Most unfortunately, he was nowhere near dead and those who were jubilant over their mistaken assumption paid with their lives when those who went to him did not put him in jail but to reinforce his authority by pleading him to take charge and return to lead the country. And with that, Stalin survived and remained in power until his death a dozen years later.
It is uncanny that Christian life isn’t much different.
When we are born into the world, we are clothed in sin-clad flesh and body. Our bodies are worldly vessels that are bedevilled by lusts of all forms (Eph 2:1-3, Jms 1:14). Then one day, we discover Jesus and we are enraptured by His promise of salvation and eternal life. You may or may not remember that very moment of joy and victory over sin. That sudden feeling that, at last, we have conquered sin through Christ. It was an incredible feeling, knowing and realising that all our old and sinful ways were now gone. Forever. The world then felt like a brand new place. It was brighter, more hopeful and it was all good and wonderful. Our hearts soared to new unheard-of heights as we envision a life without sin.
However tantalising this all sounded, it eventually dawned on all of us that the old self was still active. While there was that unmistakable feeling of newness of life, there was never any doubt that the old had not really left as well. It became a spiritual struggle, a warfare, now battling for our attention inside us (Gal 5:17). It is only then that we realise our life is but a battle to be fought within the realm of our consciousness.
It is this fight to the end that Paul talks about in Colossians 3:1-17 where he offers a fresh principled look at how this battle must be fought to overcome our struggles. He gives us a compelling view of the kind of life we can lead in glory to God, one that we can savour sweet victory over that pesky old man in us.
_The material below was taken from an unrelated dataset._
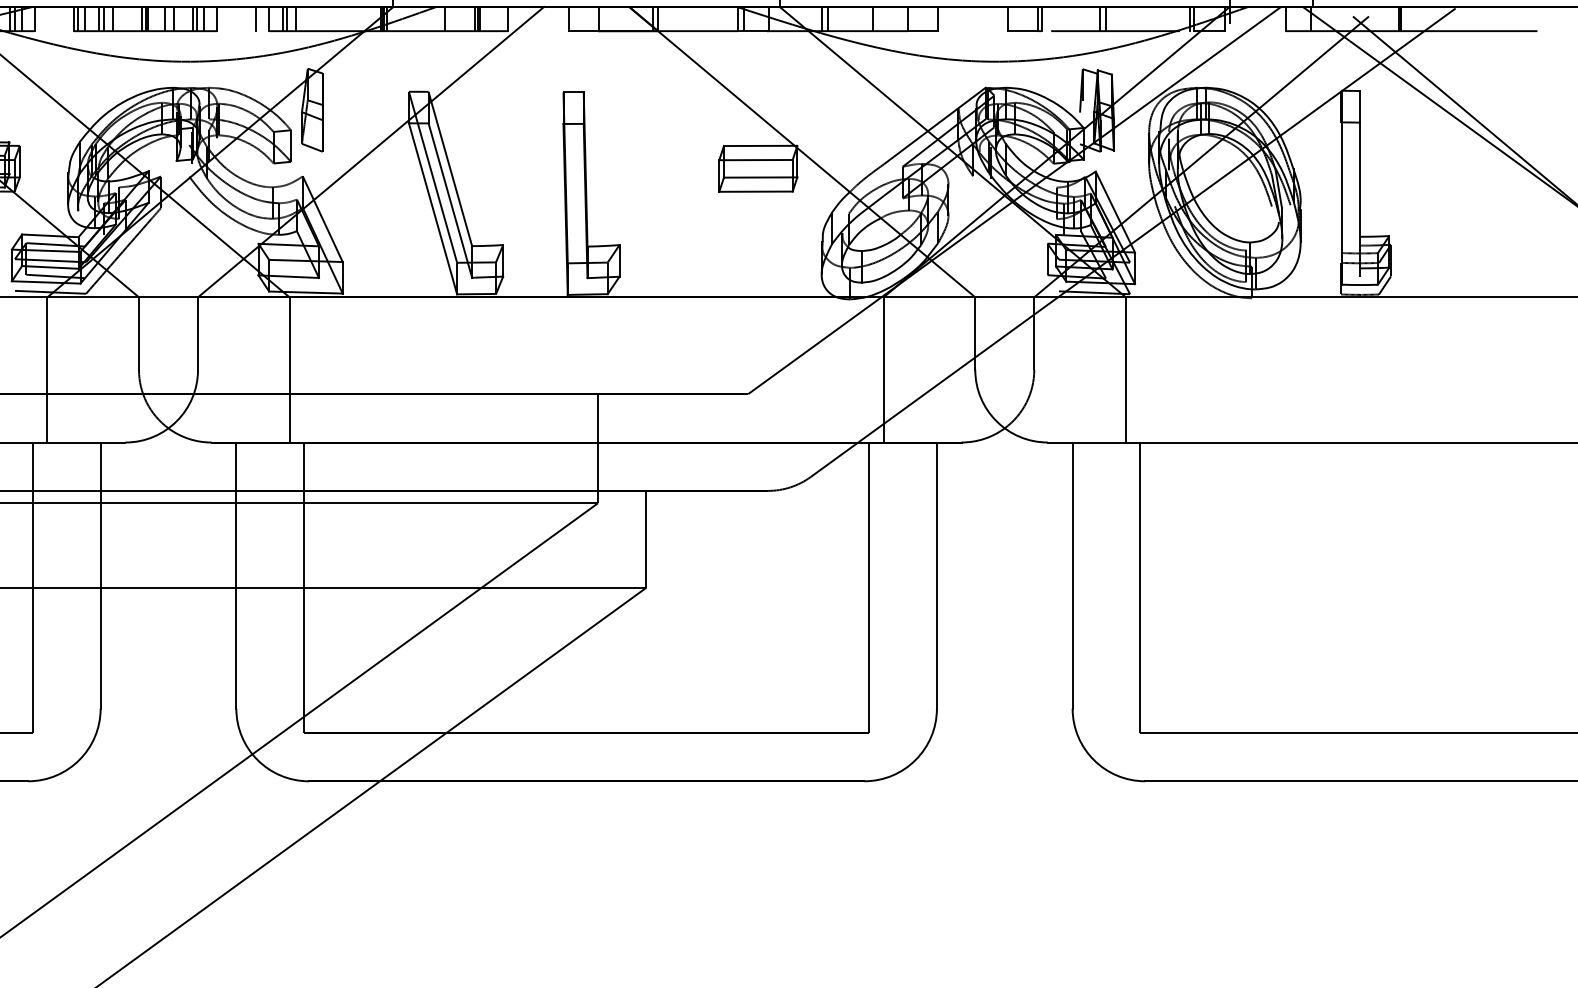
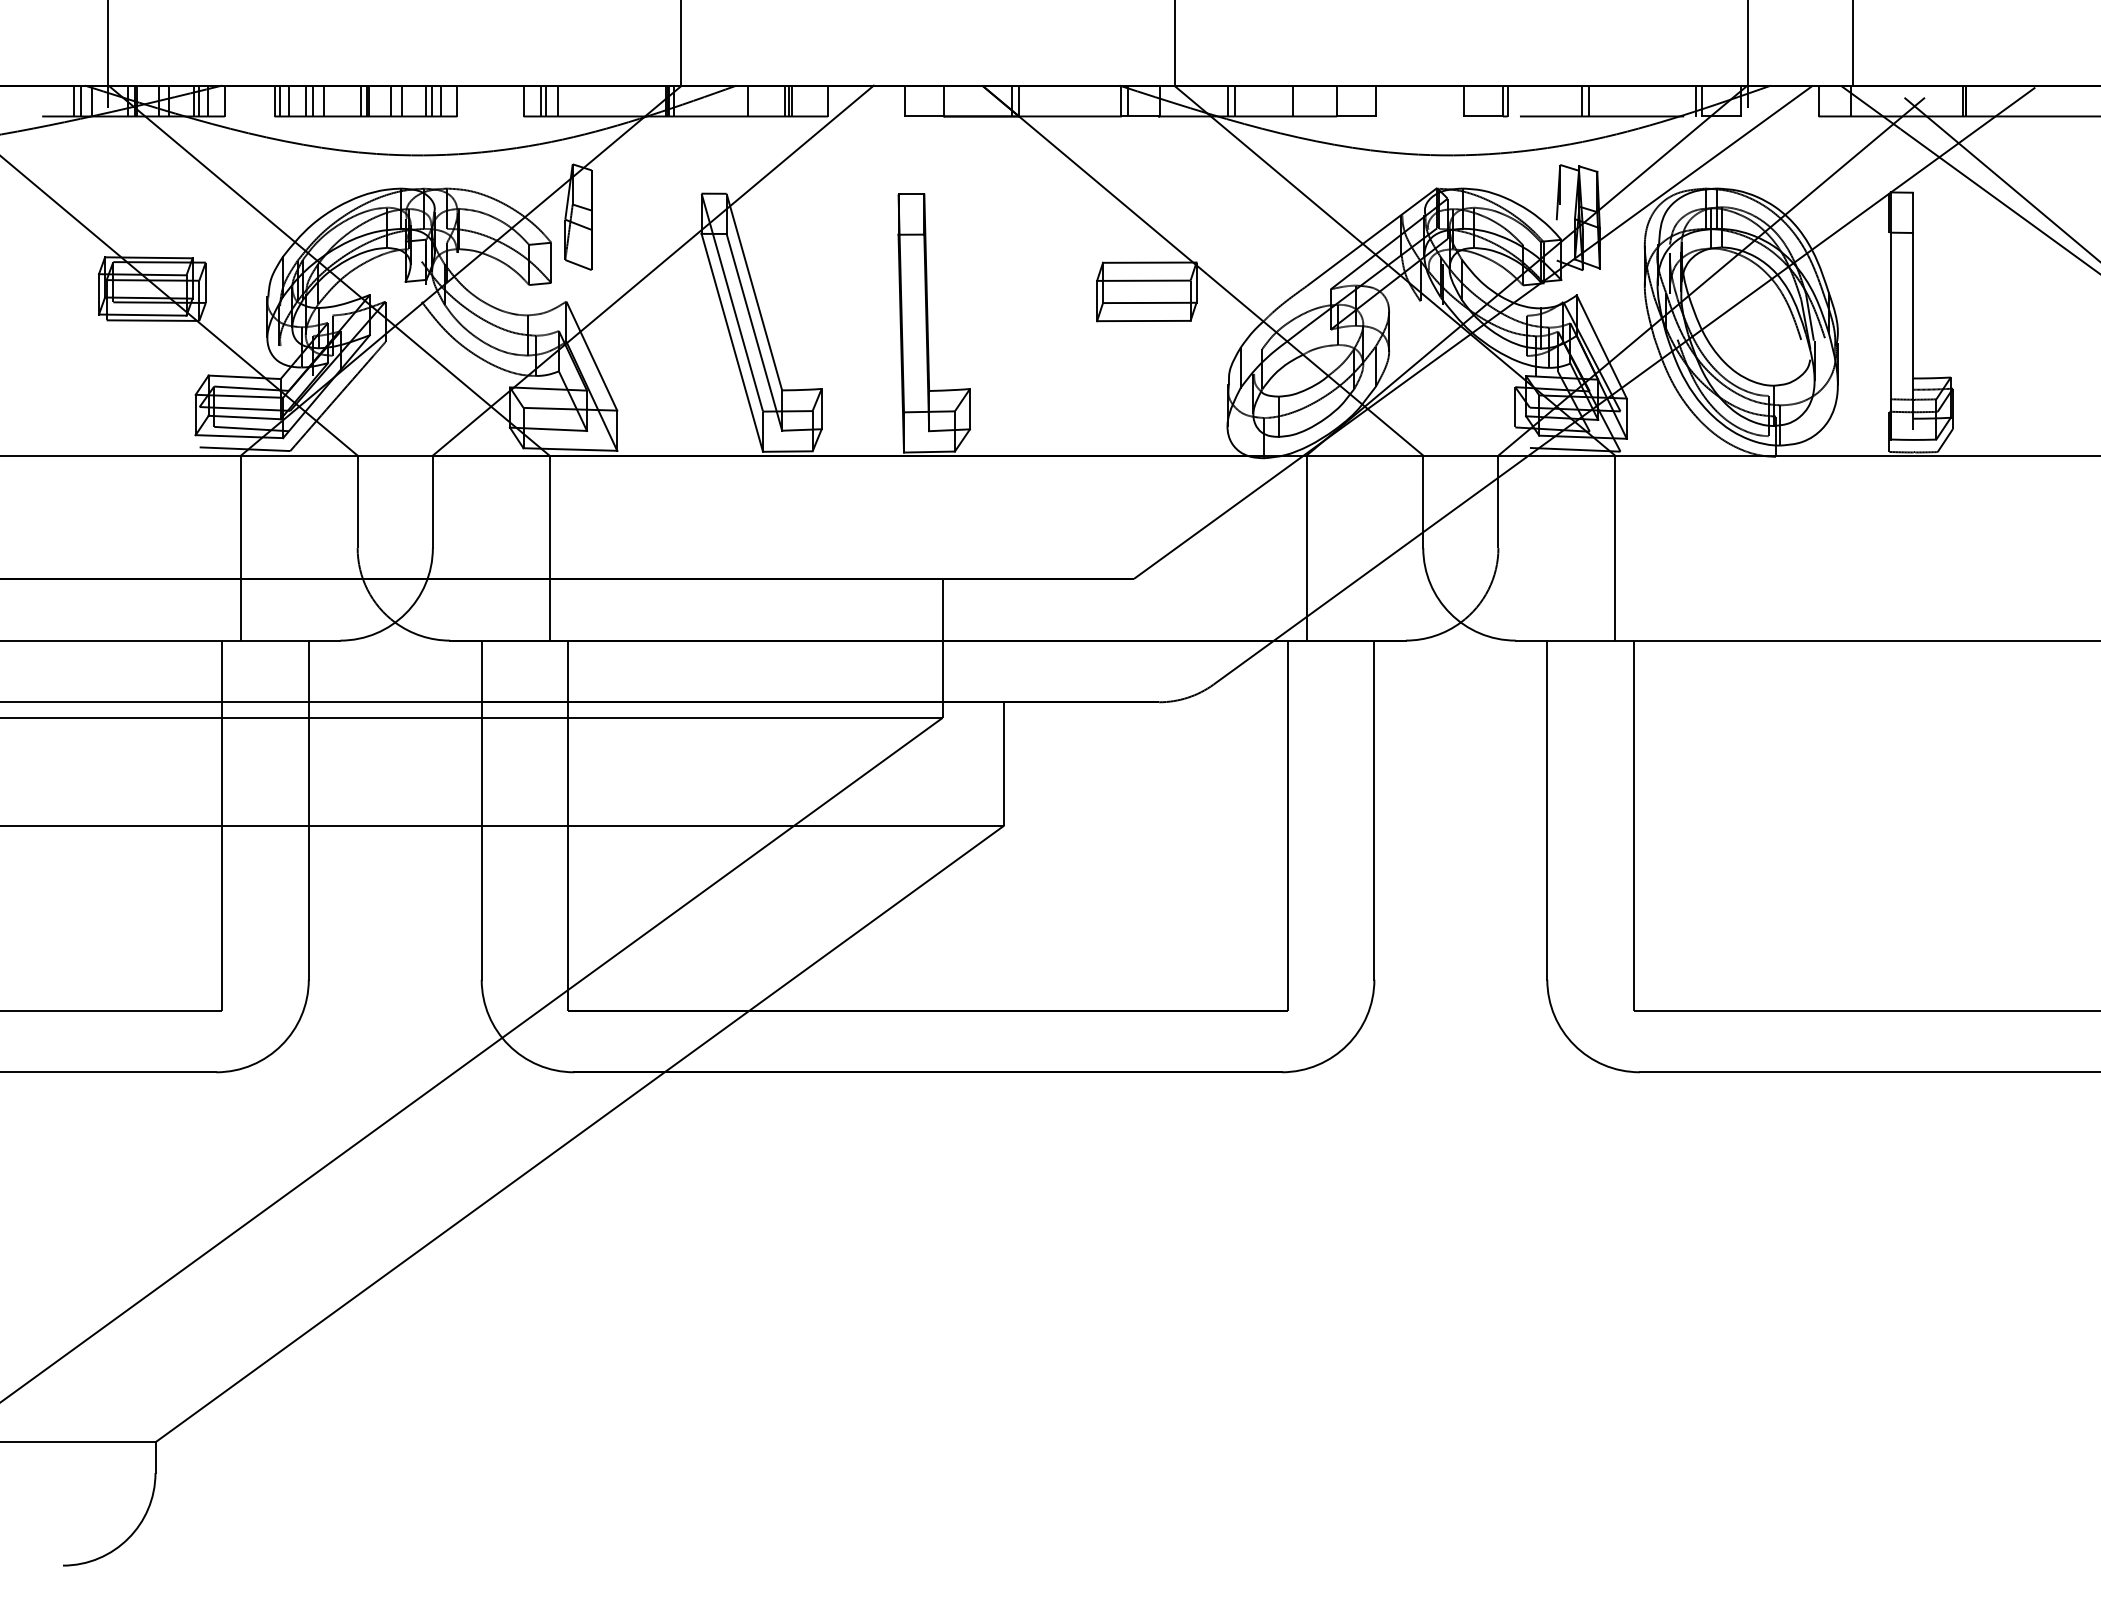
line: (256, 18) -> (507, 100), removed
Paul certainly knew what he was on about when he suggested that we clothe ourselves in Christ. Christ offers us the perfectly tailored clothing that allows us to be a positive and glowing influence on the world. On the other hand, on our sinful selves, our perfect outfit will stain but clothed in Christ, His light will surely shine outwardly.
When we are raised with Christ, we must pursue the things that are above (Mt 6:33), where Christ is seated to the right of God, and not on the things on earth for we have since died unto ourselves to be raised in Christ and today, our lives are hidden with the Son in the Father. When Christ is revealed in our lives, we will also be revealed in Him in glory.
Clothed now for and in Christ, we are to put to death whatever attributes that are of the impure flesh such as covetousness, greed, corruption, licentiousness, fornication and all that is bound by evil, knowing that in disobedience comes the wrath of God. Of our old self, this was once the way of life we followed but in Christ, we must be rid ourselves of this as well as our anger, maliciousness, slander, lies and profanities and then be renewed in the knowledge that there is no longer Greek and Jew, circumcised and uncircumcised, barbarian, Scythian, slave and free but instead, Christ is all and in all (Col 3:11).
As God’s elected children, holy and beloved, the old must be done away. In its place, we are to emanate lovingkindness, humbleness, compassion, meekness and perseverance. We are to be tolerant of others and their differences, forgiving of others as we seek God to forgive us (Col 3:13). In love, we must bind all our life to be in harmony with how Christ wants us to conduct ourselves.

Be at peace just as Christ rules our hearts. Be thankful and grateful for the kindness and thoughtfulness others show to us and we underline that by singing psalms, hymns and spiritual songs of praiseworthiness to God. And in all that we say or do, in word or in deed, lead us to everything in the Name of the Lord Jesus Christ, and through Him, give thanks to God our Father.